** Aufgaben **
1/ Womit ist der freundliche Mann im Textauszug beschäftigt, als die Wanderer an den Dorfrand kommen?
2/ Zitieren Sie aus dem Textauszug den Abschnitt von „Wir danken unserem“ bis „kleines Natursträßchen hin.“.

──────── Textauszug

Santiago, Santiago
Quintana, es ist aber Raneros, wie wir schließlich erkennen. Aber vorerst stimmen die Wege nicht, wir kommen an den Dorfrand, und es ist uns unklar, wie es weitergeht. Ein freundlicher Mann, der dabei ist, ein Faß zu reinigen und es auf die Weinernte vorzubereiten, versucht uns zu helfen, schlägt uns einen großen Umweg vor, damit wir auf eine größere Straße kommen. Das alte Lied: je größer die Straße, desto besser.
Wir danken unserem Helfer und gehen einige Schritte in der empfohlenen Richtung, aber dann will uns die Idee nicht mehr gefallen. Wir wählen einen Weg, der nach Südosten verläuft, in der Richtung unseres Zieles. Vorerst sieht es nicht gut aus. Der Weg ist alt und ein wenig ins Gelände eingeschnitten. In der Furche liegen große Steine, und es wachsen hohe Disteln und Brombeerranken darin. Aber auf der einen oder anderen Seite gibt es immer einen kleinen, getretenen Pfad, und wir kommen in der Wildnis gut vorwärts. Es geht ein wenig aufwärts, dann überblicken wir eine weite Ebene, die von zahlreichen untiefen Bachtälern durchzogen ist, und siehe da: einige hundert Meter vor uns zieht sich auch ein kleines Natursträßchen hin.

────────────────
──────── Extrahierte Informationen

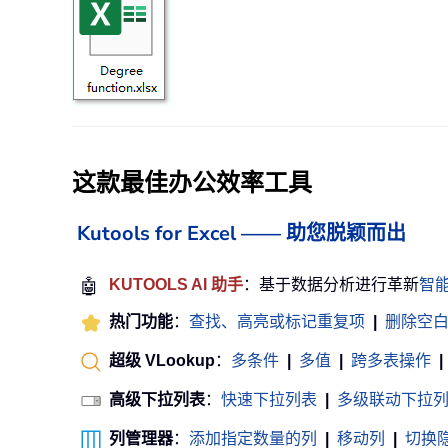
这款最佳办公效率工具
Kutools for Excel —— 助您脱颖而出
🤖
KUTOOLS AI 助手
：基于数据分析进行革新
智
热门功能
：
查找、高亮或标记重复项
|
删除空
超级 VLookup
：
多条件
|
多值
|
跨多表操作
|
高级下拉列表
：
快速下拉列表
|
多级联动下拉
列管理器
：
添加指定数量的列
|
移动列
|
切换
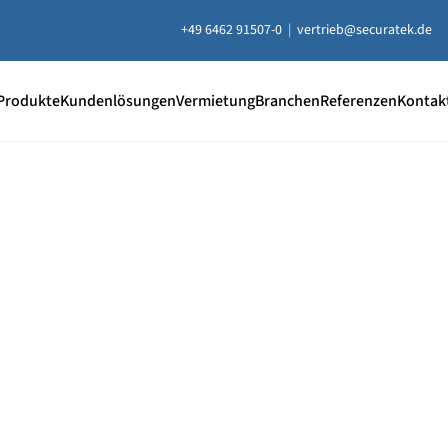
+49 6462 91507-0
|
vertrieb@securatek.de
Produkte
Kundenlösungen
Vermietung
Branchen
Referenzen
Kontak
20 % Rabatt
auf ausgewählt
Unterlegplatten
e Unterlegplatten sind ideal als lastverteilende Unterlage
uausgleich, Höhenausgleich und zum Abstützen von Contai
ten, Bühnen, Maschinen und mehr.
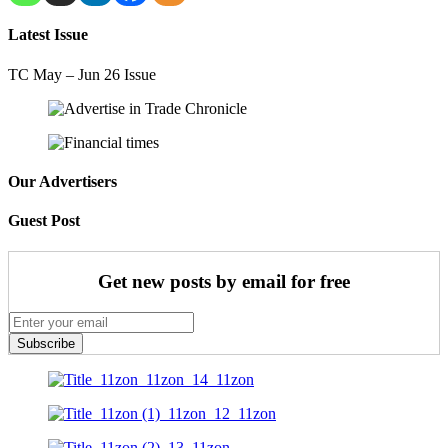
Latest Issue
TC May – Jun 26 Issue
Our Advertisers
Guest Post
Get new posts by email for free
Subscribe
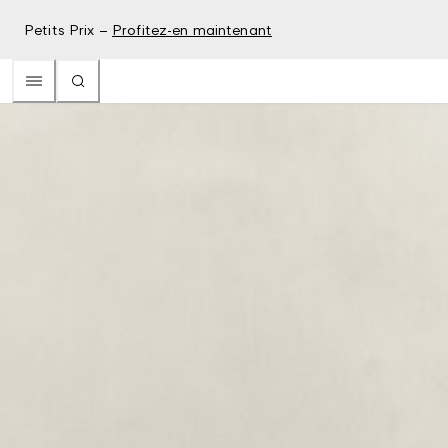
Petits Prix –
Profitez-en maintenant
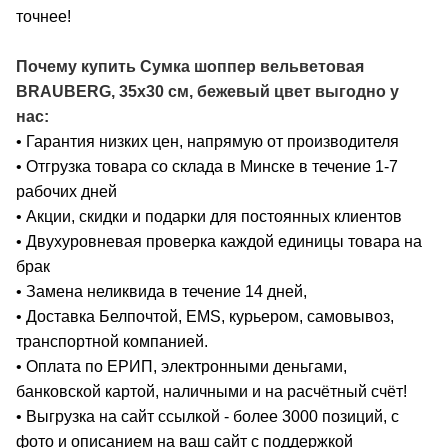
точнее!
Почему купить Сумка шоппер вельветовая
BRAUBERG, 35х30 см, бежевый цвет выгодно у
нас:
• Гарантия низких цен, напрямую от производителя
• Отгрузка товара со склада в Минске в течение 1-7
рабочих дней
• Акции, скидки и подарки для постоянных клиентов
• Двухуровневая проверка каждой единицы товара на
брак
• Замена неликвида в течение 14 дней,
• Доставка Белпочтой, EMS, курьером, самовывоз,
транспортной компанией.
• Оплата по ЕРИП, электронными деньгами,
банковской картой, наличными и на расчётный счёт!
• Выгрузка на сайт ссылкой - более 3000 позиций, с
фото и описанием на ваш сайт с поддержкой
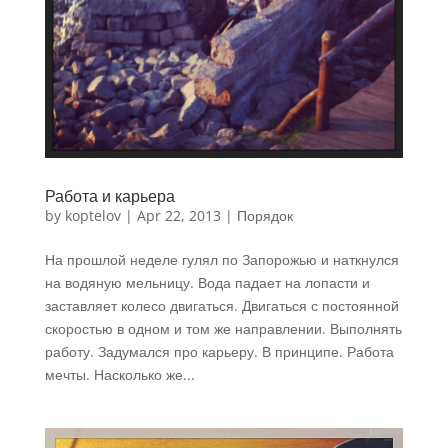
Работа и карьера
by
koptelov
|
Apr 22, 2013
|
Порядок
На прошлой неделе гулял по Запорожью и наткнулся
на водяную мельницу. Вода падает на лопасти и
заставляет колесо двигаться. Двигаться с постоянной
скоростью в одном и том же направлении. Выполнять
работу. Задумался про карьеру. В принципе. Работа
мечты. Насколько же...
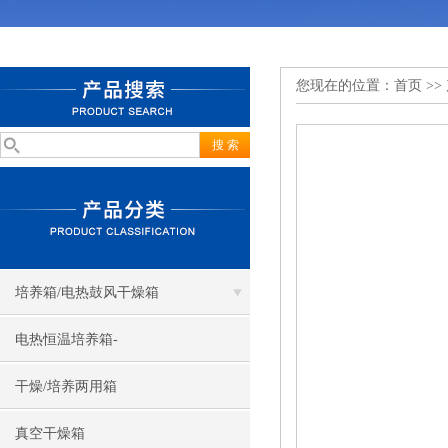
您现在的位置：
首页
>>
培养箱/电热鼓风干燥箱
电热恒温培养箱-
干燥/培养两用箱
真空干燥箱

────────────────

** Lösungen **
1/ Er reinigt ein Faß und bereitet es auf die Weinernte vor.

2/
Wir danken unserem Helfer und gehen einige Schritte in der empfohlenen Richtung, aber dann will uns die Idee nicht mehr gefallen. Wir wählen einen Weg, der nach Südosten verläuft, in der Richtung unseres Zieles. Vorerst sieht es nicht gut aus. Der Weg ist alt und ein wenig ins Gelände eingeschnitten. In der Furche liegen große Steine, und es wachsen hohe Disteln und Brombeerranken darin. Aber auf der einen oder anderen Seite gibt es immer einen kleinen, getretenen Pfad, und wir kommen in der Wildnis gut vorwärts. Es geht ein wenig aufwärts, dann überblicken wir eine weite Ebene, die von zahlreichen untiefen Bachtälern durchzogen ist, und siehe da: einige hundert Meter vor uns zieht sich auch ein kleines Natursträßchen hin.